The humble mushroom can be a polarising fungus. My ‘Drette’ housemate, Tockley would recoil in horror at both the thought and sight of a rogue shroom in his nightly meal. Another mate, Dodgy Rogers, was all too fond of the funghi, and indulged in every variety. I recall the time at a friend’s sharehouse bash where Rogers, shroomed, goat bearded and for some reason wearing a braided red Pippi Longstocking wig, relished in grinding an entire Tim Tam biscuit into Goon’s $200 suit pants. Goon, distracted by an adjacent conversation and still wearing the pants, was less than impressed by his art.
Some shrooms are good for the grinding, others more suited to the kitchen. Porcinis, aka Boletus edulis, are one such variety—earthy, rich, meaty, full of character, highly sought after, sometime rare-to-find. Hon and I would rejoice with glee whenever our local market had not run out of them. Like Rogers’ Tim Tam funghi, they too come in small, sealed plastic bags, but from the Carlton Alimentari, not Nick the dealer in Preston. In Berlin, we now buy them fresh and whole from the Turkish market by the canal along the Maybachufer, a luxury.
Porcinis are delicate, delicious, things and marry into a risotto like a loving, dedicated Mediterranean. Hon and I used to whip this creamy, rich trademark dish together weekly at the Prince Albert Mansion, ideal and so easy, the rice you cannot ruin, no matter what kind of shroom you’re on.
sh.k Porcini Risotto. Not magic—magical.
- 1.5L of chicken stock
- 400g arborio rice
- 2 Tbls of olive oil
- 1 Tbls of unsalted butter
- 1 Brown onion, finely chopped
- 2 Garlic cloves, finely chopped
- 350g of mushrooms (combination of Swiss brown and porcini)
- Sea salt
- Freshly ground black pepper
- 100g of Parmesan cheese, finely grated
- A few sprigs of thyme
- Prepare (either home made or store bought) chicken stock in a saucepan. Heat on medium and keep hot without simmering.
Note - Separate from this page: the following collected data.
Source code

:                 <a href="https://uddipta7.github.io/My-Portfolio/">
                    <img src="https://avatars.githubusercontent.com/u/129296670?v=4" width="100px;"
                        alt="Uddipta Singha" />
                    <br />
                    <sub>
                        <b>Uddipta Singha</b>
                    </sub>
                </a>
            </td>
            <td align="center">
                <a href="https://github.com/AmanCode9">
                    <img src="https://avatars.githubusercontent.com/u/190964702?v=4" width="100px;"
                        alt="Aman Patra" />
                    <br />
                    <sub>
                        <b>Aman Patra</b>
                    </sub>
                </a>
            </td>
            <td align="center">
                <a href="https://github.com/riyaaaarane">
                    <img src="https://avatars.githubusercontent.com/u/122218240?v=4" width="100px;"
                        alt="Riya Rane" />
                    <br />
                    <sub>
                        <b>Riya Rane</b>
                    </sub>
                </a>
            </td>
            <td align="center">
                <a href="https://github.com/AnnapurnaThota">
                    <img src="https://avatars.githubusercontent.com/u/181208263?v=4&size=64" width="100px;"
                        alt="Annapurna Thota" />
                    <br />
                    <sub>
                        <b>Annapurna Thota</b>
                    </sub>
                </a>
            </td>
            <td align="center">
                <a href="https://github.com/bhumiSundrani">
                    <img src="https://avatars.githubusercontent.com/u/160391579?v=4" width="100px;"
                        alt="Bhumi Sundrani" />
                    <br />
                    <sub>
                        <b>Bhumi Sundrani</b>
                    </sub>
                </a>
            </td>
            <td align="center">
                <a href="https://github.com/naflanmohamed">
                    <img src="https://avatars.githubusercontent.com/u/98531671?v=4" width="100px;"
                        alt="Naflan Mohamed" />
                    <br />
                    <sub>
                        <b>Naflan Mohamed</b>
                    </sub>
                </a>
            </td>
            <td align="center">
- Heat olive oil in a pot on medium, add onion, garlic and fry gently until transparent. Add all of the mushrooms and fry until lightly coloured and fragrant.
- Add the rice, stirring continually. Once the rice has begun to look transparent (approx. 1 minute), add one ladle of hot stock.
- Stir continuously until the liquid is absorbed, then add another ladleful. Repeat this procedure until rice is just over al dente and easy to bite into. Season to taste.
- Add a handful of the Parmesan, stir well and remove from heat.
- Separate into bowls, top with a sprinkle of Parmesan, crispy pancetta, sprig of thyme and serve immediately.
This recipe is delicious with a selection of different mushrooms. We often use whatever is in season at the local market; wild mushrooms such as porcini and chanterelles are particularly delicious in risotto.
If you cannot find fresh porcini, the dried variety is readily available. Just soak in some boiling water and add to the risotto. The remaining porcini liquid can also be used with the stock for extra flavour.